In both cases, the energy moving the ring comes from Brownian motion, but the molecules determine where the ring ends up. “It’s a chemical way of implementing Maxwell’s demon,” says Astumian, who in 1998 envisaged a similar working principle with Imre Derényi, now at Eötvös University in Budapest.

Leigh says that one could imagine stringing together many rotaxanes. The rings would still move mostly at random, but on average the gates would tend to push them in a specific direction, from one rotaxane to the next.

Einstein rules

Meanwhile, physicists, inspired in part by the discoveries about protein motors, have found renewed interest in the small fluctuations that characterize thermodynamics at microscopic scales.

“On average, the second law will never be violated,” says Christopher Jarzynski, a theoretical physicist at the University of Maryland in College Park.

But, as Maxwell suggested, the second law may apply more to macroscopic thermodynamics. It thus is not always helpful for understanding phenomena such as the spontaneous folding of newly minted proteins, which take place in the cell’s thermal bath.

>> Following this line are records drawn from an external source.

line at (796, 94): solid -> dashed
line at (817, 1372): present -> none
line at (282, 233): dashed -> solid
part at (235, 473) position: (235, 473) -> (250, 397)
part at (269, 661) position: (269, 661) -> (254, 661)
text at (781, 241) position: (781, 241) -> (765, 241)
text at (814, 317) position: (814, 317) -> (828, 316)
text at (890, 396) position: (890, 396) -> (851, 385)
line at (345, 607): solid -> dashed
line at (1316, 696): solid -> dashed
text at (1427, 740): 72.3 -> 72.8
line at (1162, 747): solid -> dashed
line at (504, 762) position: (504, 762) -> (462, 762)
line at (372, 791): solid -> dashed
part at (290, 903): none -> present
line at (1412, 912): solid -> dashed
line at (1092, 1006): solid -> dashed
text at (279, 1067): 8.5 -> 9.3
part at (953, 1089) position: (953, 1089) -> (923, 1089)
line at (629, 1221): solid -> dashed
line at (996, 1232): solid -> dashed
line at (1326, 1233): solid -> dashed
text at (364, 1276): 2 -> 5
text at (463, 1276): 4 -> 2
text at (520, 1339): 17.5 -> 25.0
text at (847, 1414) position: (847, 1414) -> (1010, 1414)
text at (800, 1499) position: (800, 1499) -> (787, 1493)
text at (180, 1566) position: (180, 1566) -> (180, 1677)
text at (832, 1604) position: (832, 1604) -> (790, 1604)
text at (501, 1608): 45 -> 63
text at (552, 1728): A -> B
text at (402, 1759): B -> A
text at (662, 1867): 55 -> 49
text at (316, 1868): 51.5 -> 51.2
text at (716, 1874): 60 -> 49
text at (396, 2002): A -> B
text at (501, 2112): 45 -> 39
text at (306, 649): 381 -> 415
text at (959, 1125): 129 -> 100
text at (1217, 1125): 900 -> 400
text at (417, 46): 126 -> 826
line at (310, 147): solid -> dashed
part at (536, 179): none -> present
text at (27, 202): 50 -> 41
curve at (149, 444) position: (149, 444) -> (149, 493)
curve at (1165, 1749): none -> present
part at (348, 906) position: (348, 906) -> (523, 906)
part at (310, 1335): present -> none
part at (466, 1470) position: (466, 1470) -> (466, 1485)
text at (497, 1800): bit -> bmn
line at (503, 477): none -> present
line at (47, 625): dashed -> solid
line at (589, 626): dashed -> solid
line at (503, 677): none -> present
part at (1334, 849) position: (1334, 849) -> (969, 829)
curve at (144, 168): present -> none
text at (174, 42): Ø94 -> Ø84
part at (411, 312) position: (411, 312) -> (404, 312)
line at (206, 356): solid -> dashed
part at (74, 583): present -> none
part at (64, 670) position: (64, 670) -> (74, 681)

In the 1990s, Jarzynski and others developed new theoretical tools to predict how much energy the Brownian bath can spontaneously make available, for example, to help out a molecular motor.

In 2002, Berkeley biochemist Carlos Bustamante and his collaborators tested Jarzynski’s hypothesis for the first time on a biological molecule. They took single RNA molecules in a folded state and repeatedly pulled them apart to unfold them, while measuring the force exerted during the process. In accordance with Jarzynski’s predictions, Brownian fluctuations would sometimes impede the process, and sometimes help it by providing a bit of free energy. In such cases, says Bustamante, “the work is being done by the bath, in a sense.”

Last year, another team performed similar measurements by unfolding proteins (SN: 7/14/07, p 22). Experiments such as these can help researchers understand why biological molecules fold in one way rather than another—knowledge that may help them understand diseases caused by protein folding gone wrong.

In any case, it seems that the free lunches of molecular motors do always carry some sort of cost. Consequently, most scientists today would still agree with the sentiment Einstein expressed about thermodynamics in 1949: “It is the only physical theory of universal content which I am convinced that, within the framework of the applicability of its basic concepts, will never be overthrown.”